Читать книгу The Kashf al-mahjúb: The oldest Persian treatise on Súfiism онлайн

64 страница из 90

This controversy dates from the time of Abu ´l-Ḥasan Sumnún. He, on occasions when he was in a state of revelation (kashf) akin to subsistence (baqá), used to set Poverty above Purity; and on being asked by spiritualists (arbáb-i ma`ání) why he did so, he replied: “Inasmuch as I naturally delight in annihilation and abasement, and no less in subsistence and exaltation, I prefer Purity to Poverty when I am in a state akin to annihilation, and Poverty to Purity when I am in a state akin to subsistence; for Poverty is the name of subsistence and Purity that of annihilation. In the latter state I annihilate from myself the sight (consciousness) of subsistence, and in the former state I annihilate from myself the sight of annihilation, so that my nature becomes dead both to annihilation and to subsistence.” Now this, regarded as an explanation (`ibárat), is an excellent saying, but neither annihilation nor subsistence can be annihilated: every subsistent thing that suffers annihilation is annihilated from itself, and every annihilated thing that becomes subsistent is subsistent from itself.
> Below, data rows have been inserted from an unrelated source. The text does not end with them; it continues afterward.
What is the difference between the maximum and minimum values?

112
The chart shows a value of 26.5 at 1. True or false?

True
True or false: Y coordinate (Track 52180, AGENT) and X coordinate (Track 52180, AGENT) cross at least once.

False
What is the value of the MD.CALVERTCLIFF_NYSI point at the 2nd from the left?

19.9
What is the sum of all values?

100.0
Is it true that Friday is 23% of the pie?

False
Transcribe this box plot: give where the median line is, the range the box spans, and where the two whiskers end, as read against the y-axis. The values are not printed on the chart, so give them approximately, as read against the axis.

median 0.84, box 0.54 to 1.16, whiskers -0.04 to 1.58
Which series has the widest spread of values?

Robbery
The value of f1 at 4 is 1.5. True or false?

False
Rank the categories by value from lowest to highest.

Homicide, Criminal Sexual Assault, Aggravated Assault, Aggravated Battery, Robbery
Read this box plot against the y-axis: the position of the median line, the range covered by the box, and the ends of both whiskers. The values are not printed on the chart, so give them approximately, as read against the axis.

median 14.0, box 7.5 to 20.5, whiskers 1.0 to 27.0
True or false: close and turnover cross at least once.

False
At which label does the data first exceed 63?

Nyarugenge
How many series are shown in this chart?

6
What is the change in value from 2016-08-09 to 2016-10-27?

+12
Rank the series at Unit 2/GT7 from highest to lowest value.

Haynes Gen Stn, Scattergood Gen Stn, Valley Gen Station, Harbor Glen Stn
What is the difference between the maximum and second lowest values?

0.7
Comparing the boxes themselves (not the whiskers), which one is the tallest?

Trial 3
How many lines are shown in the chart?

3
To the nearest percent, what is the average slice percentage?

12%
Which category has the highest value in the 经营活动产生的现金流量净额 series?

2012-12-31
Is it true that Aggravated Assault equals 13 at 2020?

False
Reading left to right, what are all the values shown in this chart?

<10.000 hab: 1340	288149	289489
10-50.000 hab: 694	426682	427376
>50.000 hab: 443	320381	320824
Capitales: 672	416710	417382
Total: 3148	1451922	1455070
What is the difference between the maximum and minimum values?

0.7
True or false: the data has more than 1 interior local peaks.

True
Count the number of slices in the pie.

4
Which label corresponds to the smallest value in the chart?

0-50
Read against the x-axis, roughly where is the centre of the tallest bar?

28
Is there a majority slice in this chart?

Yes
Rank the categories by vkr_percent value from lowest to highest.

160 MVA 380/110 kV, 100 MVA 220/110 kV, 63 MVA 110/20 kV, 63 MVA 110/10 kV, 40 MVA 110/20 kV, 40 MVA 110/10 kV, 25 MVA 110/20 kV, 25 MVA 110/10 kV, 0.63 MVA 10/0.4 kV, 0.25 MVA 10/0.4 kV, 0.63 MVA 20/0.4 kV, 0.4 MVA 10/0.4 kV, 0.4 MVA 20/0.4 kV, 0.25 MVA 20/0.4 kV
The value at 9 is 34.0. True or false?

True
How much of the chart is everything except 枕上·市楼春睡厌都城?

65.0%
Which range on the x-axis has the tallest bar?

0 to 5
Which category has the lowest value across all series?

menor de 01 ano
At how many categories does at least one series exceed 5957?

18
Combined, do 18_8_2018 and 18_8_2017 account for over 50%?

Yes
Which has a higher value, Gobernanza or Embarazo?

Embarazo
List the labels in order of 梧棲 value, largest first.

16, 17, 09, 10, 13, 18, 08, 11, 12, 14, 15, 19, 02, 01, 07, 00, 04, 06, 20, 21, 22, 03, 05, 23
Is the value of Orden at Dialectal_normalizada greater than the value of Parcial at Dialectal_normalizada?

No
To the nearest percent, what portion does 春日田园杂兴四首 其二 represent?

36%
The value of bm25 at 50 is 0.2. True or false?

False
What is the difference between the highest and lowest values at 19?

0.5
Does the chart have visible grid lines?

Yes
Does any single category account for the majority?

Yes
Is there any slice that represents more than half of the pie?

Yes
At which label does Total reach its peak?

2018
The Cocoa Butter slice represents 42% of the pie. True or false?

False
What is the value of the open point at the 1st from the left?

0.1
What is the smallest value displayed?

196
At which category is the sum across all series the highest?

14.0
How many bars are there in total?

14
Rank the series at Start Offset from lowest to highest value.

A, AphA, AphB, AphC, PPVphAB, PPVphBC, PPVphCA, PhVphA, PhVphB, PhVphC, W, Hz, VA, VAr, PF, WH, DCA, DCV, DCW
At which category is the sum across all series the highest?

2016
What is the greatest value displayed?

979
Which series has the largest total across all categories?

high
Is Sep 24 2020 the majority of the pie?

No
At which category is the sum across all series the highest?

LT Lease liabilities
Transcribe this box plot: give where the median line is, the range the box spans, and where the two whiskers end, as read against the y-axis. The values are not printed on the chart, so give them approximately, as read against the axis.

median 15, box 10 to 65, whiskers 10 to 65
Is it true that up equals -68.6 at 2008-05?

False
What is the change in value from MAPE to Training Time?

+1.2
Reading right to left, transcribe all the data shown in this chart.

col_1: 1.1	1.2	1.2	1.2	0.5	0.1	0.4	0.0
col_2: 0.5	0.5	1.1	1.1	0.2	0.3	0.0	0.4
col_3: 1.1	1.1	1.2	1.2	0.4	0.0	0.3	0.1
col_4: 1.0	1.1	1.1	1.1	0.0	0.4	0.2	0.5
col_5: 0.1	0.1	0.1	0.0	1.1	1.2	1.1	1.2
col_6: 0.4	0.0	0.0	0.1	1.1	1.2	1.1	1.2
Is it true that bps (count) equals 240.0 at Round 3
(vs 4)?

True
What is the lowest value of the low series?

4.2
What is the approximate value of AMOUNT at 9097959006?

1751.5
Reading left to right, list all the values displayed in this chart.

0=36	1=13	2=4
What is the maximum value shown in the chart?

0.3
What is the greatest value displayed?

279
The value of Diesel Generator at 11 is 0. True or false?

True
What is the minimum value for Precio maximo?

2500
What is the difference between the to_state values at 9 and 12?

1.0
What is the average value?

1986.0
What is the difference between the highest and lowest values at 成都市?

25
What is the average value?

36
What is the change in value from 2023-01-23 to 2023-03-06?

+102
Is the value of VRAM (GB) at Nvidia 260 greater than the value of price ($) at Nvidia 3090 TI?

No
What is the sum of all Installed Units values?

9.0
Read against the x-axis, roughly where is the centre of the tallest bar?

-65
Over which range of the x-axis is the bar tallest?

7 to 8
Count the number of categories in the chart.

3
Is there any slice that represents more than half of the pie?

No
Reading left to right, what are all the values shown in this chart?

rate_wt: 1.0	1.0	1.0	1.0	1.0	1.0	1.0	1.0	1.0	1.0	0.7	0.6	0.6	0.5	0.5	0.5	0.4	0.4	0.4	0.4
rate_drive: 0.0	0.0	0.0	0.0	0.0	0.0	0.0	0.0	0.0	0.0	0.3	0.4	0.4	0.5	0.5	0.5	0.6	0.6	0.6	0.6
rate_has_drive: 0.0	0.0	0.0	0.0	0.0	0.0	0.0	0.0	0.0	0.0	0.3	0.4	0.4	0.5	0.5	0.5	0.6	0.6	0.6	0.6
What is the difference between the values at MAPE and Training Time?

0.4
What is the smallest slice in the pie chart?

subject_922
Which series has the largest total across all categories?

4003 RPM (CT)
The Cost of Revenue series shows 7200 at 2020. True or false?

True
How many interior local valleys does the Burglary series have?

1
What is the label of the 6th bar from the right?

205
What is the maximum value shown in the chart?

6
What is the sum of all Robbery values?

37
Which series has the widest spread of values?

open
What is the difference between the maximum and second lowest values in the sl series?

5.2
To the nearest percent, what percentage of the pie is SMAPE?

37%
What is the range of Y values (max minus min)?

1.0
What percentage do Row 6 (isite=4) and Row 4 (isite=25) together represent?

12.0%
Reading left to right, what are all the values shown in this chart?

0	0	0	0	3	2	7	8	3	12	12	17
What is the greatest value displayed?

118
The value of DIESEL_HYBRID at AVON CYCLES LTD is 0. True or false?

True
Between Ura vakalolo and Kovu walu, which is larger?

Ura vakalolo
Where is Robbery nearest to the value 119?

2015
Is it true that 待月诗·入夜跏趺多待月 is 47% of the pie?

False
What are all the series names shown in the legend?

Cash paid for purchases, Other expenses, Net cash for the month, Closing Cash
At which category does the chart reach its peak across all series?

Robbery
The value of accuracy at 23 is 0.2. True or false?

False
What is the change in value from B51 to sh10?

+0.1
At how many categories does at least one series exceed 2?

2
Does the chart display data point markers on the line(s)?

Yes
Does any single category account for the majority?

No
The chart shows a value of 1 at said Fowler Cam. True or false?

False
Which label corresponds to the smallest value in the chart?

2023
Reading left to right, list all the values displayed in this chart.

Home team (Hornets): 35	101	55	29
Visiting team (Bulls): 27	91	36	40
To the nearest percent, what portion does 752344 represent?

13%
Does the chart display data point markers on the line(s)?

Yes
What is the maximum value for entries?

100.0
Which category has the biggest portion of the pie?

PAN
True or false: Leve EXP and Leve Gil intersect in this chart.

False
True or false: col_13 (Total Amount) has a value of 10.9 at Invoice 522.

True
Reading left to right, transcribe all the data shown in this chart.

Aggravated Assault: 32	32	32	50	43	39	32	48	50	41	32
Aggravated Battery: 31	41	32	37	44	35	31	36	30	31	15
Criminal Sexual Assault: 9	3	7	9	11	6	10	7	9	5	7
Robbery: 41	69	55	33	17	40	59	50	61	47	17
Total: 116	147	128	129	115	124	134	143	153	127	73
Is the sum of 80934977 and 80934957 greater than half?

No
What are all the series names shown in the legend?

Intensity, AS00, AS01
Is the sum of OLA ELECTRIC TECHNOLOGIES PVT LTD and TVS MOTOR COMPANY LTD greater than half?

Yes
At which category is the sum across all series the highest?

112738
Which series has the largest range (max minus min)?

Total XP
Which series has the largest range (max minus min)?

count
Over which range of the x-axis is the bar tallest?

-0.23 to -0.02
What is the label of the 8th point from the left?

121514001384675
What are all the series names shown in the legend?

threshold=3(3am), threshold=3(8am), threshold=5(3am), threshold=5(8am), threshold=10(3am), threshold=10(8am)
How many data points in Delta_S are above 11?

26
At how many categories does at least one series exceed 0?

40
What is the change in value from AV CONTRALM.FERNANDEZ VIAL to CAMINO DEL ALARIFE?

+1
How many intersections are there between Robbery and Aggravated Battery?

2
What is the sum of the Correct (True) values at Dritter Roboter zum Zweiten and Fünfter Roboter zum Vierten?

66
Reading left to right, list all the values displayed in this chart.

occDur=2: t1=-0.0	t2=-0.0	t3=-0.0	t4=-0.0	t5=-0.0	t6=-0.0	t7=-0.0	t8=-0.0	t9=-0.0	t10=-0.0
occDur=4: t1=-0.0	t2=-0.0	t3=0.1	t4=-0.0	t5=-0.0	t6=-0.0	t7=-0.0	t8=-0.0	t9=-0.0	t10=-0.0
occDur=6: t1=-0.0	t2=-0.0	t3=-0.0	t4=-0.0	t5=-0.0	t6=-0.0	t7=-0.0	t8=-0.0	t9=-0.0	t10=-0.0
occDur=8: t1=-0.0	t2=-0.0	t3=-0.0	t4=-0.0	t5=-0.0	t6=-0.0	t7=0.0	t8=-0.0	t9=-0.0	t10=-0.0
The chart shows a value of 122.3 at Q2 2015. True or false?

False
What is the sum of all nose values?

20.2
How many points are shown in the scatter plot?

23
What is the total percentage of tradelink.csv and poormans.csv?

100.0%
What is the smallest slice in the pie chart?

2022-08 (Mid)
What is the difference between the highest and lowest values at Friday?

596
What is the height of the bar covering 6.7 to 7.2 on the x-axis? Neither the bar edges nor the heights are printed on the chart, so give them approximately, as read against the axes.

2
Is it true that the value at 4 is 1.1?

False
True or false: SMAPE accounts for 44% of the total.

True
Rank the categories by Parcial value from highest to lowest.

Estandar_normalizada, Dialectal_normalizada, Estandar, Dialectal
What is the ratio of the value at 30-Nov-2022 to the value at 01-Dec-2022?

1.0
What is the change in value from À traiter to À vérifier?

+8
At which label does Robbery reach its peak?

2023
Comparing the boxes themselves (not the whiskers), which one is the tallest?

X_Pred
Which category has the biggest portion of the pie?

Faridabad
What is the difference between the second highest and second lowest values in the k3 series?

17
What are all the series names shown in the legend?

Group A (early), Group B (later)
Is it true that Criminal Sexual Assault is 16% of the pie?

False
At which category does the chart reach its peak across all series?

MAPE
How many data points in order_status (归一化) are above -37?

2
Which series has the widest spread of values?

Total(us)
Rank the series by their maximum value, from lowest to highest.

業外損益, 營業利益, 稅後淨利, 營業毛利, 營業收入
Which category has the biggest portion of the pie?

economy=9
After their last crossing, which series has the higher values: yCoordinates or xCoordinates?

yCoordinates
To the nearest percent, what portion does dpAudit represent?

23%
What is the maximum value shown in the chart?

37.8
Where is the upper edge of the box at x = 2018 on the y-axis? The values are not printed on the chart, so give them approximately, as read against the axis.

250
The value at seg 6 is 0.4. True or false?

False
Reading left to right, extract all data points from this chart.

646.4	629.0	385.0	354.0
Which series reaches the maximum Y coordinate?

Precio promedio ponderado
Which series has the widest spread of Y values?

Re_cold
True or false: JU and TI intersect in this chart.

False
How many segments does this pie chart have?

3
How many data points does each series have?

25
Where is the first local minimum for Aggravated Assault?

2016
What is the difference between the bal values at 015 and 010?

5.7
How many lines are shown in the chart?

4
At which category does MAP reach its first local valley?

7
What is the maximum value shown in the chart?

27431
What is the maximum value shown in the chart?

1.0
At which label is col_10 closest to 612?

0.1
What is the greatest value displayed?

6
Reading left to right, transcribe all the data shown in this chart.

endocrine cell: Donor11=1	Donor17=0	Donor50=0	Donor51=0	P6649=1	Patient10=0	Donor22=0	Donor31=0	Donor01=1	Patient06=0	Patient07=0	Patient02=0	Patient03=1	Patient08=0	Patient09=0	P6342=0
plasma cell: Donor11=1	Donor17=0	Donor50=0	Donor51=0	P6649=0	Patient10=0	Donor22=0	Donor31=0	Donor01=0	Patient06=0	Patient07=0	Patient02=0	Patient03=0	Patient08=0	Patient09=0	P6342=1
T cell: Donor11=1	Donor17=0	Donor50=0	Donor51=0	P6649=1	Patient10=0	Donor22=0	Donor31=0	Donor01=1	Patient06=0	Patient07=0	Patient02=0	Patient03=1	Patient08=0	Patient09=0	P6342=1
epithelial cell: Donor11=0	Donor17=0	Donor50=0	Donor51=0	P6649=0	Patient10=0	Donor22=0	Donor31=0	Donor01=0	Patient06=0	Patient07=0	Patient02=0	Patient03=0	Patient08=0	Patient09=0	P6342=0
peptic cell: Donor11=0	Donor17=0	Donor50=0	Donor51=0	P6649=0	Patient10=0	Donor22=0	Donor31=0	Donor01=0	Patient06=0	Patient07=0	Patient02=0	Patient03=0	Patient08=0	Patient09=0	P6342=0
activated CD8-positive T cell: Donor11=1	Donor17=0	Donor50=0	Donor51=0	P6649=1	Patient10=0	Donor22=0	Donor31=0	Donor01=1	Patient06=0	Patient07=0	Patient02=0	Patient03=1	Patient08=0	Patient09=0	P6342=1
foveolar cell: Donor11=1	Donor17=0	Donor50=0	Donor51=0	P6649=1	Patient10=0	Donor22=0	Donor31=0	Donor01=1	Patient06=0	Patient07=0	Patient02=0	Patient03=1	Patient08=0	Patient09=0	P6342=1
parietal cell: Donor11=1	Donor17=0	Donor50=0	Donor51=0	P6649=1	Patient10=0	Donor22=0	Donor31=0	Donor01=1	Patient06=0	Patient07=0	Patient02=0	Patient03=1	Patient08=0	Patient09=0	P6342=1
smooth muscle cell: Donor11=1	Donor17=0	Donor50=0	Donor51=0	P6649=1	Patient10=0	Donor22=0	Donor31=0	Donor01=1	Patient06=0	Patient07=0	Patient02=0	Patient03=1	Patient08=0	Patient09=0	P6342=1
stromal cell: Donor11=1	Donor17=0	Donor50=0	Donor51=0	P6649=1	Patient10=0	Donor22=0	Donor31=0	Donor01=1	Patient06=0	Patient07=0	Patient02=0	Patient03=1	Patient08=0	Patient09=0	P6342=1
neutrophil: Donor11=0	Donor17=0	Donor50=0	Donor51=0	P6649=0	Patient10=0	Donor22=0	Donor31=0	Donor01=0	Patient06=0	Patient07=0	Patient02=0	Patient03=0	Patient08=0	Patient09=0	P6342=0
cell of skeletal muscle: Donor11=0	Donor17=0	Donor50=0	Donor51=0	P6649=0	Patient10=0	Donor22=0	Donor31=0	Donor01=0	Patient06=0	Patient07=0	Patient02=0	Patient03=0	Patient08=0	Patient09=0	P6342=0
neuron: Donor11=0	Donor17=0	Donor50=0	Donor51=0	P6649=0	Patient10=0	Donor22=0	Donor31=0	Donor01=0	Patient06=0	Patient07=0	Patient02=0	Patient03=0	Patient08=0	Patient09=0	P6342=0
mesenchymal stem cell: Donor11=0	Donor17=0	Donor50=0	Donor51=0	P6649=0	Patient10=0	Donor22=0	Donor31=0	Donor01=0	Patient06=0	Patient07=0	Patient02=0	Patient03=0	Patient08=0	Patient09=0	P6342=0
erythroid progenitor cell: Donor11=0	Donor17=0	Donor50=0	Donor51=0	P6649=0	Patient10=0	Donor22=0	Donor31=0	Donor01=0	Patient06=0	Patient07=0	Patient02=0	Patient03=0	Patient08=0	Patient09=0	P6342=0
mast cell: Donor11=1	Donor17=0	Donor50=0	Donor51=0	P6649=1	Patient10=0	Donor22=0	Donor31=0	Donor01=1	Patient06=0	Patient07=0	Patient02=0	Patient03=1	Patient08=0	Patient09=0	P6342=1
Annihilation is a term of which it is impossible to speak hyperbolically. If a person says that annihilation is annihilated, he can only be expressing hyperbolically the non-existence of any vestige of the idea of annihilation; but so long as any vestige of existence remains, annihilation has not yet come to pass; and when it has been attained, the “annihilation” thereof is nothing but self-conceit flattered by meaningless phrases. In the vanity and rashness of youth I composed a discourse of this kind, entitled the “Book of Annihilation and Subsistence” (Kitáb-i Faná ú Baqá), but in the present work I will set forth the whole matter with caution, please God the Almighty and Glorious.